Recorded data
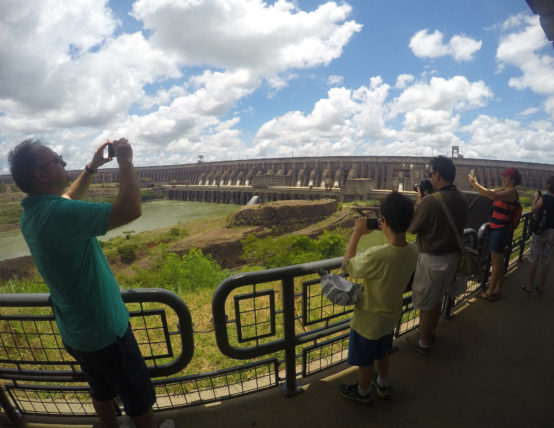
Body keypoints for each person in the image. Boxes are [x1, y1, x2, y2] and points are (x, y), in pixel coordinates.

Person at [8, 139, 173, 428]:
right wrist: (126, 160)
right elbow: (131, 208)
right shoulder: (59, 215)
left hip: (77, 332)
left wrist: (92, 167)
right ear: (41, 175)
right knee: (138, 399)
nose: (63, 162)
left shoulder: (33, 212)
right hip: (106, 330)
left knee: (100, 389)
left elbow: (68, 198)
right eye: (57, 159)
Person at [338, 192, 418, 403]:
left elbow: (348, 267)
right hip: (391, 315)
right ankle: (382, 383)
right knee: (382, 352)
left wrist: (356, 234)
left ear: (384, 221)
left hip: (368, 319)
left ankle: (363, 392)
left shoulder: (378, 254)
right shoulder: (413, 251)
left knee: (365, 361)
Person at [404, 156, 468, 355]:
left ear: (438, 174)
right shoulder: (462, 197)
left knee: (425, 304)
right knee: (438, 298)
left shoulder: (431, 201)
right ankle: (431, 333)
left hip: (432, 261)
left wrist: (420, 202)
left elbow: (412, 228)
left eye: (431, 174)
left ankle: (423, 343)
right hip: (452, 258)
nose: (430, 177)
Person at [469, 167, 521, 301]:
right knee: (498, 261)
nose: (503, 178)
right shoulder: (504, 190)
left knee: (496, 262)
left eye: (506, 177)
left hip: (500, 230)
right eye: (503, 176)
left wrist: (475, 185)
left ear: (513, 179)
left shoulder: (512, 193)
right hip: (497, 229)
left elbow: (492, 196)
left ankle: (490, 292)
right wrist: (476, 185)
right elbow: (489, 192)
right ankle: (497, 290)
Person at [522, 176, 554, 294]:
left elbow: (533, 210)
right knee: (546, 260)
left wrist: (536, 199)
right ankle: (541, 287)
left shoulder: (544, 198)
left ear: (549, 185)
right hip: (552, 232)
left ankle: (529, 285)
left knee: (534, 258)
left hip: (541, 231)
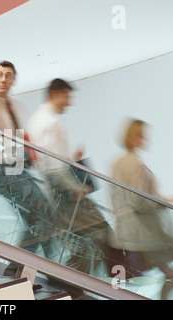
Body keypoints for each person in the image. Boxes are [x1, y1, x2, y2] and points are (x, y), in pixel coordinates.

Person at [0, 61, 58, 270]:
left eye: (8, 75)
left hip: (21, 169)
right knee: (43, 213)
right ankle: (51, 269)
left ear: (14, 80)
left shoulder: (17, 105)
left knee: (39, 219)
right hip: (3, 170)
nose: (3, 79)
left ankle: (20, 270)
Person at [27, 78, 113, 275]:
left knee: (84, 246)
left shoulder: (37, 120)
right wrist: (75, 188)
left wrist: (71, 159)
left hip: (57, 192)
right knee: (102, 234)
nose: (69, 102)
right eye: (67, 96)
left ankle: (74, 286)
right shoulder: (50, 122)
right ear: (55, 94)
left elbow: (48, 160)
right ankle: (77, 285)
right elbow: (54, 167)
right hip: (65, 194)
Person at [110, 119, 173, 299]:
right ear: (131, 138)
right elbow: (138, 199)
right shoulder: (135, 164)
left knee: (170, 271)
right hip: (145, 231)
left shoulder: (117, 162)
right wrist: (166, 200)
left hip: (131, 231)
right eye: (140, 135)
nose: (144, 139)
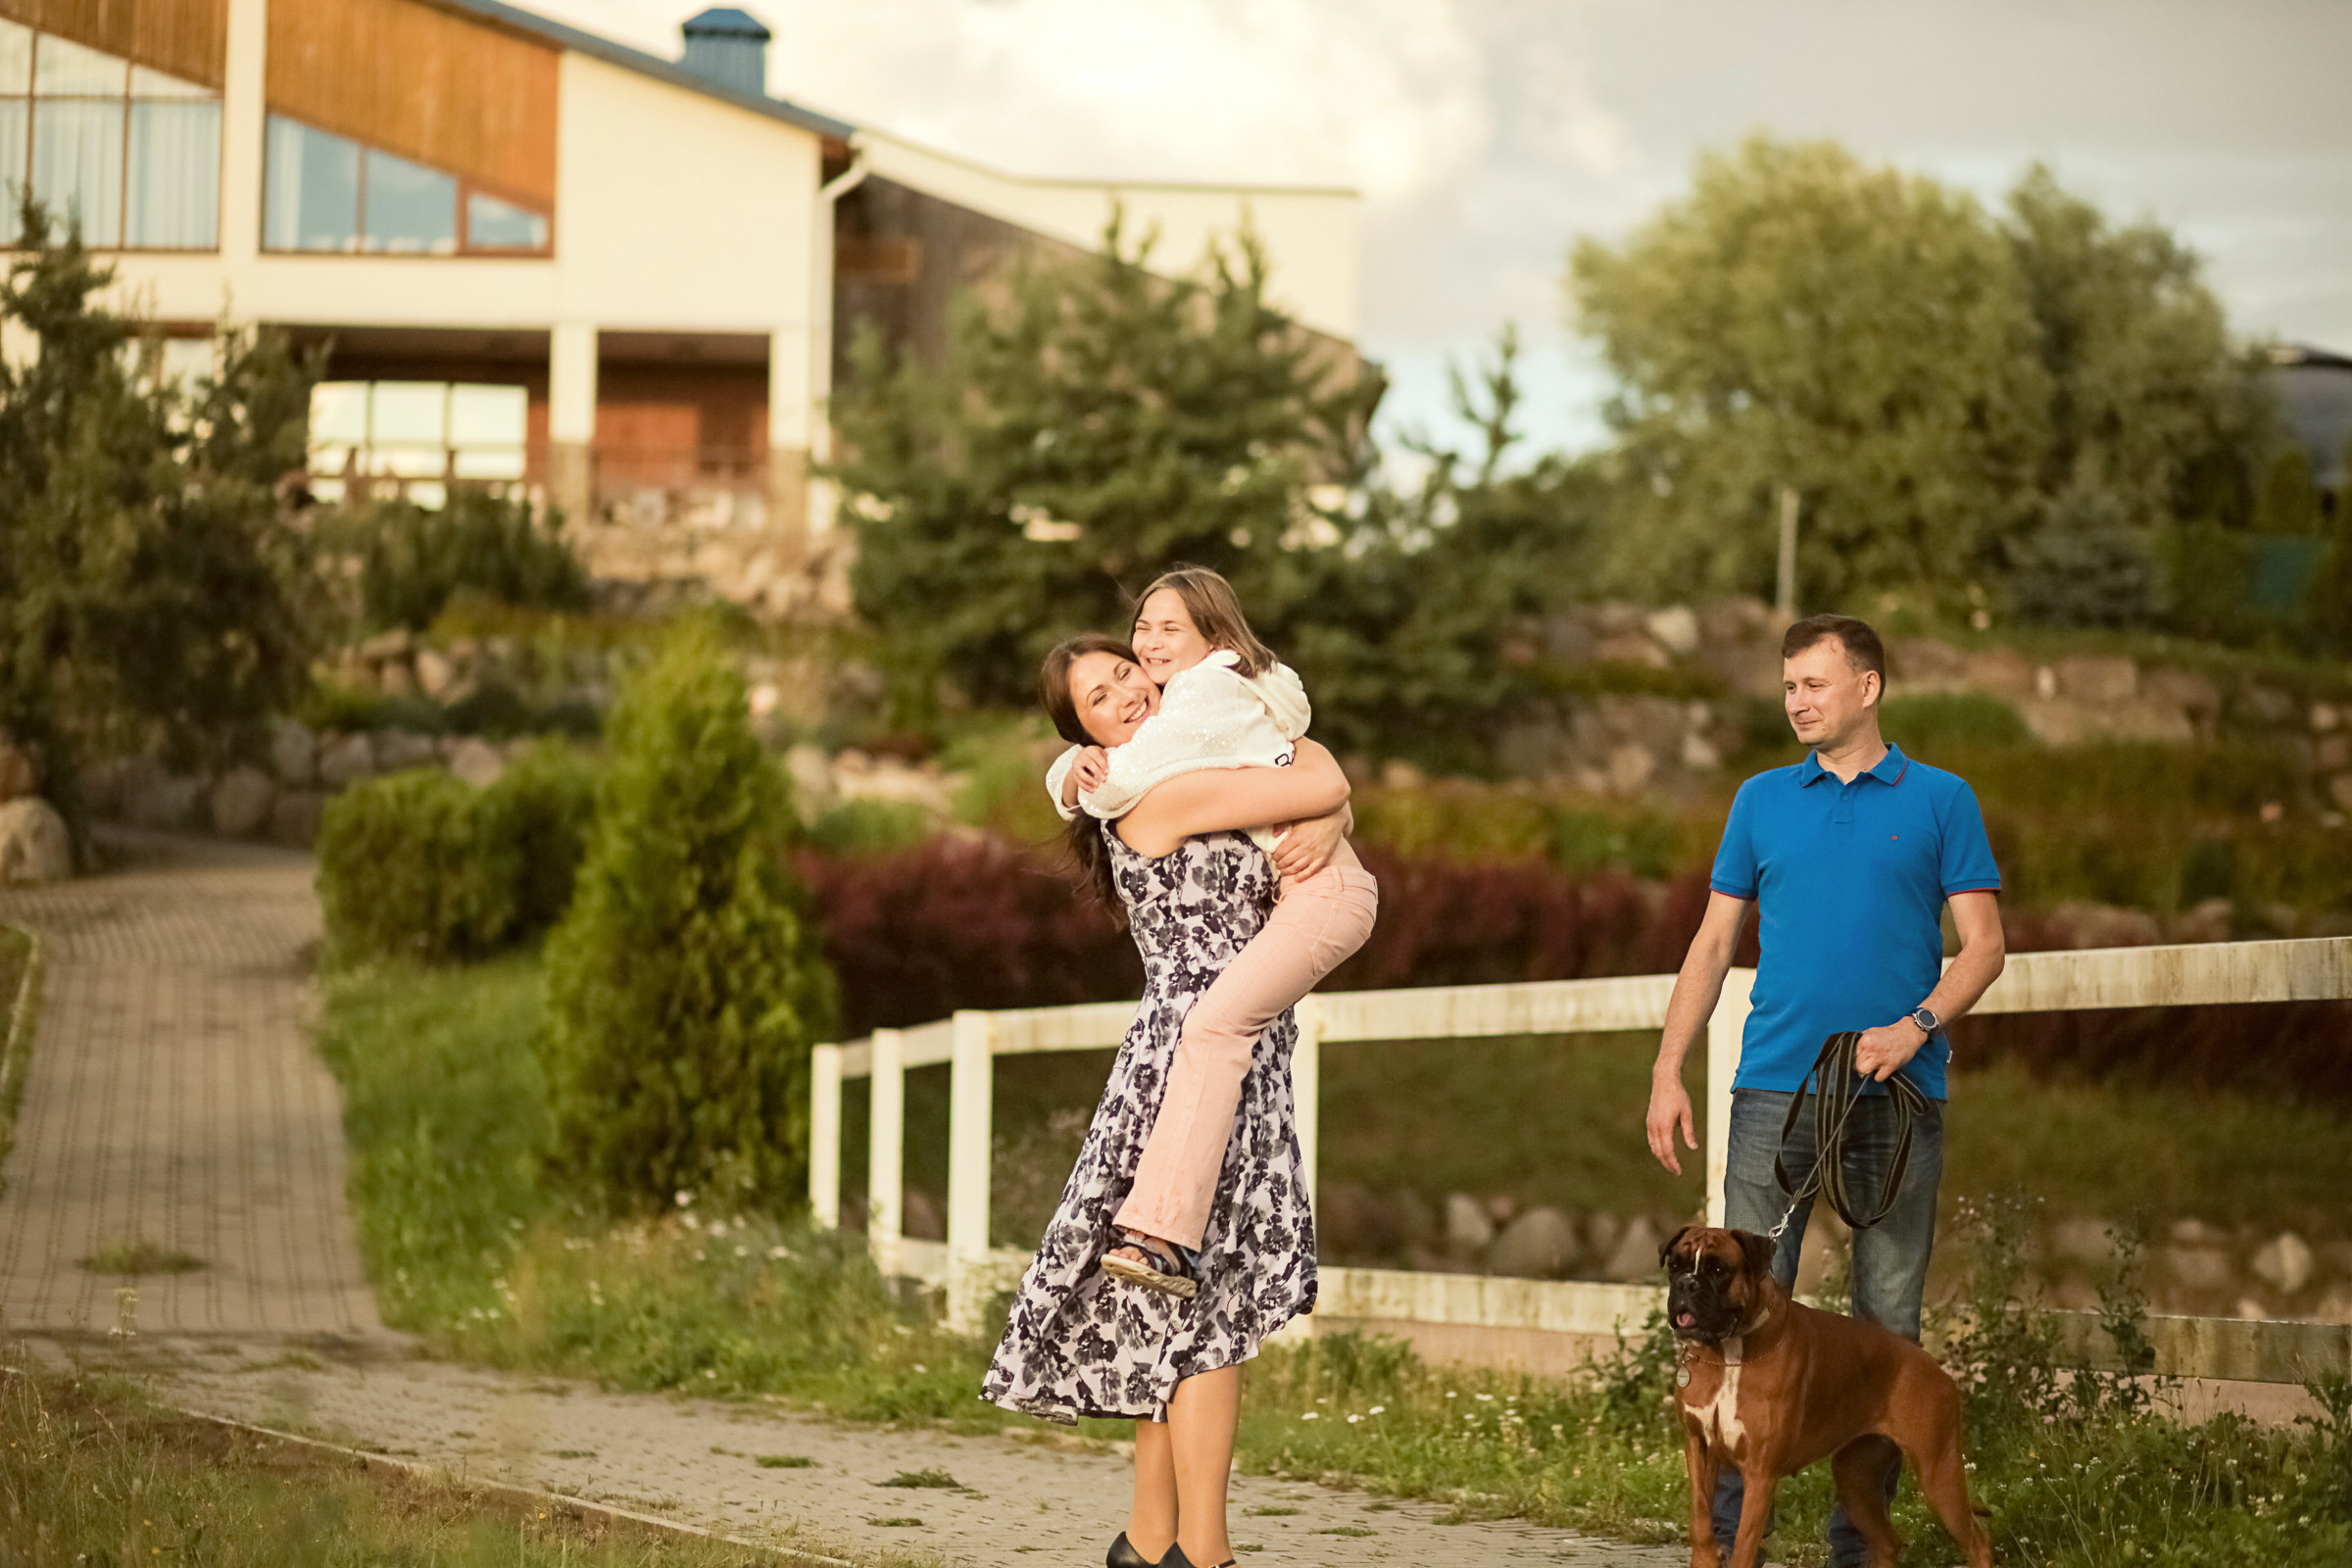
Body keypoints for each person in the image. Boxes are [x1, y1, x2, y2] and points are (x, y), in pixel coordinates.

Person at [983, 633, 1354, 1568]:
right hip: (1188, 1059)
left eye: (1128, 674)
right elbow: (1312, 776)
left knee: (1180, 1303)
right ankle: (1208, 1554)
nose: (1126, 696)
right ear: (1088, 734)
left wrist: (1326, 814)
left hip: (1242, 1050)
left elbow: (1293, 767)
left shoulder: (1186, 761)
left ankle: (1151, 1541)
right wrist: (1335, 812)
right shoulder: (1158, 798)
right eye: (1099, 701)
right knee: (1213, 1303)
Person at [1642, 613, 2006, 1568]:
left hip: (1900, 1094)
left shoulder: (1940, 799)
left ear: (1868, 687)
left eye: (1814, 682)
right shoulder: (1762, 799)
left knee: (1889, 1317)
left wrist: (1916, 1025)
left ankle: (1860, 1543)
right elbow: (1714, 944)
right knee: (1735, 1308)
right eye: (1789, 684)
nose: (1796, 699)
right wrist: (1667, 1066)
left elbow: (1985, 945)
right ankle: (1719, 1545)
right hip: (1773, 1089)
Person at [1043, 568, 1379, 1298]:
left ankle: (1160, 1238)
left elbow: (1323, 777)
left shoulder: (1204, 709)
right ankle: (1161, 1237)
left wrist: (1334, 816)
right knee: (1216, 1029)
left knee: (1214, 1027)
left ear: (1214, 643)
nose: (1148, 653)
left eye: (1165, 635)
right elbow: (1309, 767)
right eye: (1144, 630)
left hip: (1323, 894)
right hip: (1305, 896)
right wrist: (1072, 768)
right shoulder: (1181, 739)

- _EXERCISE DETAILS_:
Take the entries shown above and quote them verbatim, passing over the pictures.

- _OUTPUT FOR THIS EXERCISE_:
Body keypoints for each person in the image. Boxes are [x1, y1, x2, y2] and points are (x, y), in pixel coordinates.

Person at [8, 139, 173, 428]:
right wrist: (126, 160)
right elbow: (131, 208)
right shoulder: (59, 215)
left hip: (77, 332)
left wrist: (92, 167)
right ear: (41, 175)
right knee: (138, 399)
nose: (63, 162)
left shoulder: (33, 212)
right hip: (106, 330)
left knee: (100, 389)
left elbow: (68, 198)
right eye: (57, 159)
Person at [338, 192, 418, 403]:
left elbow: (348, 267)
right hip: (391, 315)
right ankle: (382, 383)
right knee: (382, 352)
left wrist: (356, 234)
left ear: (384, 221)
left hip: (368, 319)
left ankle: (363, 392)
left shoulder: (378, 254)
right shoulder: (413, 251)
left knee: (365, 361)
Person at [404, 156, 468, 355]:
left ear: (438, 174)
right shoulder: (462, 197)
left knee: (425, 304)
right knee: (438, 298)
left shoulder: (431, 201)
right ankle: (431, 333)
left hip: (432, 261)
left wrist: (420, 202)
left elbow: (412, 228)
left eye: (431, 174)
left ankle: (423, 343)
right hip: (452, 258)
nose: (430, 177)
Person at [469, 167, 521, 301]:
right knee: (498, 261)
nose: (503, 178)
right shoulder: (504, 190)
left knee: (496, 262)
left eye: (506, 177)
left hip: (500, 230)
right eye: (503, 176)
left wrist: (475, 185)
left ear: (513, 179)
left shoulder: (512, 193)
right hip: (497, 229)
left elbow: (492, 196)
left ankle: (490, 292)
right wrist: (476, 185)
right elbow: (489, 192)
right ankle: (497, 290)
Person at [522, 176, 554, 294]:
left elbow: (533, 210)
right knee: (546, 260)
left wrist: (536, 199)
right ankle: (541, 287)
left shoulder: (544, 198)
left ear: (549, 185)
right hip: (552, 232)
left ankle: (529, 285)
left knee: (534, 258)
left hip: (541, 231)
Body keypoints for each person in the image. Boxes are [x1, y1, x2, y2] and points are (x, y), in pixel coordinates.

Person at [0, 61, 58, 270]:
left eye: (8, 75)
left hip: (21, 169)
right knee: (43, 213)
right ankle: (51, 269)
left ear: (14, 80)
left shoulder: (17, 105)
left knee: (39, 219)
right hip: (3, 170)
nose: (3, 79)
left ankle: (20, 270)
Person at [27, 78, 113, 275]:
left knee: (84, 246)
left shoulder: (37, 120)
right wrist: (75, 188)
left wrist: (71, 159)
left hip: (57, 192)
right knee: (102, 234)
nose: (69, 102)
right eye: (67, 96)
left ankle: (74, 286)
right shoulder: (50, 122)
right ear: (55, 94)
left elbow: (48, 160)
right ankle: (77, 285)
right elbow: (54, 167)
right hip: (65, 194)
Person at [110, 119, 173, 299]:
right ear: (131, 138)
right elbow: (138, 199)
right shoulder: (135, 164)
left knee: (170, 271)
right hip: (145, 231)
left shoulder: (117, 162)
right wrist: (166, 200)
left hip: (131, 231)
right eye: (140, 135)
nose: (144, 139)
Body keypoints for each person in the image. Boxes are [x1, y1, x2, y2] and points are (x, y), in pixel coordinates.

Person at [983, 633, 1354, 1568]:
right hip: (1188, 1059)
left eye: (1128, 674)
right elbow: (1312, 776)
left knee: (1180, 1303)
right ankle: (1208, 1554)
nose: (1126, 696)
right ear: (1088, 734)
left wrist: (1326, 814)
left hip: (1242, 1050)
left elbow: (1293, 767)
left shoulder: (1186, 761)
left ankle: (1151, 1541)
right wrist: (1335, 812)
right shoulder: (1158, 798)
right eye: (1099, 701)
right knee: (1213, 1303)
Person at [1642, 613, 2006, 1568]:
left hip: (1900, 1094)
left shoulder: (1940, 799)
left ear: (1868, 687)
left eye: (1814, 682)
right shoulder: (1762, 799)
left knee: (1889, 1317)
left wrist: (1916, 1025)
left ankle: (1860, 1543)
right elbow: (1714, 944)
right knee: (1735, 1308)
right eye: (1789, 684)
nose: (1796, 699)
right wrist: (1667, 1066)
left elbow: (1985, 945)
right ankle: (1719, 1545)
right hip: (1773, 1089)
Person at [1043, 568, 1379, 1298]:
left ankle: (1160, 1238)
left elbow: (1323, 777)
left shoulder: (1204, 709)
right ankle: (1161, 1237)
left wrist: (1334, 816)
right knee: (1216, 1029)
left knee: (1214, 1027)
left ear: (1214, 643)
nose: (1148, 653)
left eye: (1165, 635)
right elbow: (1309, 767)
right eye: (1144, 630)
left hip: (1323, 894)
right hip: (1305, 896)
right wrist: (1072, 768)
right shoulder: (1181, 739)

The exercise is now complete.